Reform the PA to be strong, not to be a democracy
It is time to finish the deal — and stop losing time barking up the wrong tree on it.
The West has in fact been barking up the wrong tree on how the Palestinian Authority must be reformed. What we need from the PA is to be stable and strong enough to govern. Not for it to be a good democracy, or any freer of corruption that the other regimes in the Arab world.
Democracy is not the precondition for peace and stability. Just the opposite in the Arab space around Israel: peace with Israel is the precondition for democracy to work even half-well there.
Without peace first, democracy in the neighboring countries would only further empower their anti-Israel militants. Democracy first would just be a further obstacle to the PA moderating its ideology more consistently. Without peace, the PA is caught between two stools – between the peacemaking stool Abbas sometimes sits on, on the one side, and the rejectionist stool of the militants, nationalist and Islamist alike, that he often goes over to and sits with on the other side. The stool that wins in an open vote is the extremist one.
The way to create conditions for changing that is: to further weaken the regional strength of rejectionism. There has been a lot of progress in that in dealing with the neighboring Arab regimes. The crux of it today is the need to end the Islamist regime in Iran.

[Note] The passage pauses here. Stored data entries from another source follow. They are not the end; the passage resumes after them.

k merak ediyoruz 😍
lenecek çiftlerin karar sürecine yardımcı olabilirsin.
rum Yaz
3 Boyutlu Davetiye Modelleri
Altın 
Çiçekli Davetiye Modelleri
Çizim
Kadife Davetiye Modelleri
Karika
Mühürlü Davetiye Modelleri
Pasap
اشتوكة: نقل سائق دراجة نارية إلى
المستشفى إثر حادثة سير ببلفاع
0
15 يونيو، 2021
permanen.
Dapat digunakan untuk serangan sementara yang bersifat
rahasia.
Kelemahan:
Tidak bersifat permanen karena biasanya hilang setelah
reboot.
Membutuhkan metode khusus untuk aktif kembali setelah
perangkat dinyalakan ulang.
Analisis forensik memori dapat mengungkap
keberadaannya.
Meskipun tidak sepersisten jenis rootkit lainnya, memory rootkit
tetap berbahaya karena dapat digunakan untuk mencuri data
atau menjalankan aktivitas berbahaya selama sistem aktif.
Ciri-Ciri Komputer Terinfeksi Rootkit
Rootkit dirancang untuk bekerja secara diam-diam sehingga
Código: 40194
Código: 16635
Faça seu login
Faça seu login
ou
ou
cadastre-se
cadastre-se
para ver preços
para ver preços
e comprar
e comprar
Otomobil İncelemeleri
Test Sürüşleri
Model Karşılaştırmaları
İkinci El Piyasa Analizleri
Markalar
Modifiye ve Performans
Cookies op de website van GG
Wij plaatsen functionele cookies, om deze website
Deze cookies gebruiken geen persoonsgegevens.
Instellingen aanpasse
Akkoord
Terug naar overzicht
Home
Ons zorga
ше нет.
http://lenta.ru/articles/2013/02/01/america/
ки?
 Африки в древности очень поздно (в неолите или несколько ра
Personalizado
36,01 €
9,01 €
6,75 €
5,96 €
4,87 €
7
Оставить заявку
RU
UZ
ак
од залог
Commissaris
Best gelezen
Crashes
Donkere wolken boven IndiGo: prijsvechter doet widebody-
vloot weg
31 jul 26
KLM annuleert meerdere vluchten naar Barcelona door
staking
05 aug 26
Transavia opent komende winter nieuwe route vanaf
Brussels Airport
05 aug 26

Fortunately, Iran is the one Islamic country in the region where something half-way to Western-style democracy might actually work. The Palestinian area is not such an area.
If Netanyahu wants to demand some reforms in the PA as a condition for peace, they should be reforms that will make the PA stronger and more effective in governing, not reforms aimed at satisfying American ideological rhetoric. He could add reforms that move it along more seriously in practice toward eliminating the anti-Semitic, anti-Israel ideology from its texts and speeches.
If Netanyahu wants to propose a further quid pro quo to Trump for ending the war in Gaza and moving toward a two-state solution, it should not be a quid in Gaza or the West Bank, but to stop preventing Israel from destroying the Islamist regime in Iran and seeing to a decent replacement for it.
But he should not demand any deal-breakers. The deal he has been offered is on balance a good one. He needs to see it through, here and now.